Se già i soldi per l’università son pochi, quelli per la ricerca sono ancora meno. Si è detto e ridetto che a pesare negativamente è soprattutto la scarsità di investimenti privati: un misero 0,52% del Pil, la metà della media europea e lontano anni luce dall’1,8% della locomotiva tedesca. Ma il rapporto ci tiene a sottolineare quanto pesino anche i pochi decimi di punto di scarto fra spesa pubblica italiana e media Ocse (0,52% del Pil contro una media Ocse dello 0,7%). In termini percentuali è pochissimo, ma in termini assoluti corrisponde a tre miliardi di euro, cioè circa un terzo del finanziamento pubblico totale.

Il turnover dei docenti

In chiusura, un ultimo dato allarmante: quello relativo al numero dei professori.

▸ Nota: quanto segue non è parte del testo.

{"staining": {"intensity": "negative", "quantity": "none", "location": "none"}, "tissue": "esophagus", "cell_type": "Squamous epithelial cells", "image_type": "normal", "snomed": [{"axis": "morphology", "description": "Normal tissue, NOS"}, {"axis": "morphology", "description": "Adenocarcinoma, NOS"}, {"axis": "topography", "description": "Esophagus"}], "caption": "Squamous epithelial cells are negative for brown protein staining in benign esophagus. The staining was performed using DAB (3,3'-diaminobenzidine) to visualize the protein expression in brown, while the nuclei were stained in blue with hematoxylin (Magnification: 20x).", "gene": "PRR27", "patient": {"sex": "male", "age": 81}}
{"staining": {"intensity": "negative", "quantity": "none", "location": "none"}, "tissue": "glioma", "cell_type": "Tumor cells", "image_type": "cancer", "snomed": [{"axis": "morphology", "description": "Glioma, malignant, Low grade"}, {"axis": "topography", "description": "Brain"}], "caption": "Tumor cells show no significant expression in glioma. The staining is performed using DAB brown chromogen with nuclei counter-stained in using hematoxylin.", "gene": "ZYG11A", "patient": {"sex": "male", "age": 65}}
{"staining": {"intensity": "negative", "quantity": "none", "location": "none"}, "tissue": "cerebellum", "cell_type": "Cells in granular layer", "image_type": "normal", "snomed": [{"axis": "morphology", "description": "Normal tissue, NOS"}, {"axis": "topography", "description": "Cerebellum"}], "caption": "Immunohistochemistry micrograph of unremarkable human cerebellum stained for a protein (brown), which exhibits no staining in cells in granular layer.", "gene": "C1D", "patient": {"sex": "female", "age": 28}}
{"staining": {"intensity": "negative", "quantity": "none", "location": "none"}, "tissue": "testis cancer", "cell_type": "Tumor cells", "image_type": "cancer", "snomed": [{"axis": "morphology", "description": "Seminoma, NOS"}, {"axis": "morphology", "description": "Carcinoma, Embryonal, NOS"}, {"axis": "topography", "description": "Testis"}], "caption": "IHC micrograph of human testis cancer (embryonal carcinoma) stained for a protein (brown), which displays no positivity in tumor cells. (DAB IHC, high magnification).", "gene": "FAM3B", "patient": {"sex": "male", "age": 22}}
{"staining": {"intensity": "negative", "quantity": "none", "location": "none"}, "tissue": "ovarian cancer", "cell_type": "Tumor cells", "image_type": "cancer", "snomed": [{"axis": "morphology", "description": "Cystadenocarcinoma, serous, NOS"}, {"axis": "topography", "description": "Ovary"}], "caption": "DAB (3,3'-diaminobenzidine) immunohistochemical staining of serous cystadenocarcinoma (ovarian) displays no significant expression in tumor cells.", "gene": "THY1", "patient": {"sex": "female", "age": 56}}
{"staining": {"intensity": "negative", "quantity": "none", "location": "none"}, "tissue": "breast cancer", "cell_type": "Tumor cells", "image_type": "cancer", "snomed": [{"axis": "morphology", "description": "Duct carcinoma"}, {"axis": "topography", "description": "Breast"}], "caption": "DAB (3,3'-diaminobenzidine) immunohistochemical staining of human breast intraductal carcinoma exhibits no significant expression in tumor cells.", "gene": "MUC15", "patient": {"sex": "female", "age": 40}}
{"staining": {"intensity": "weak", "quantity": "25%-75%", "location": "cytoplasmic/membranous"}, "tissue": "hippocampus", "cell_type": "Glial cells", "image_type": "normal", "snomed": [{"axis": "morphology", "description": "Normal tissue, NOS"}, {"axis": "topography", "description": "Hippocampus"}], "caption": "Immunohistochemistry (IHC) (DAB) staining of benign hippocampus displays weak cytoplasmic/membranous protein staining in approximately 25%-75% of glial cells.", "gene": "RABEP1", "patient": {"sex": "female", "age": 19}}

Tra il 2008 e il 2013, in seguito al blocco del turnover, il corpo docente (che a partire dalla riforma dei concorsi del 1998 aveva attraversato una lunga fase di espansione) si è ridotto del 15%, tornando sui livelli di inizio anni 2000. Se i docenti manterranno la stessa propensione al pensionamento osservata nell’ultimo anno, tra il 2014 e il 2018 si ritireranno oltre 9.000 docenti di ruolo. Con numeri simili, sarà necessaria l’immissione in ruolo di un gran numero di docenti (circa 1.800 all’anno) a meno di non voler mettere a repentaglio l’assolvimento del carico didattico (e di ricerca) e la tenuta dell’intero sistema universitario.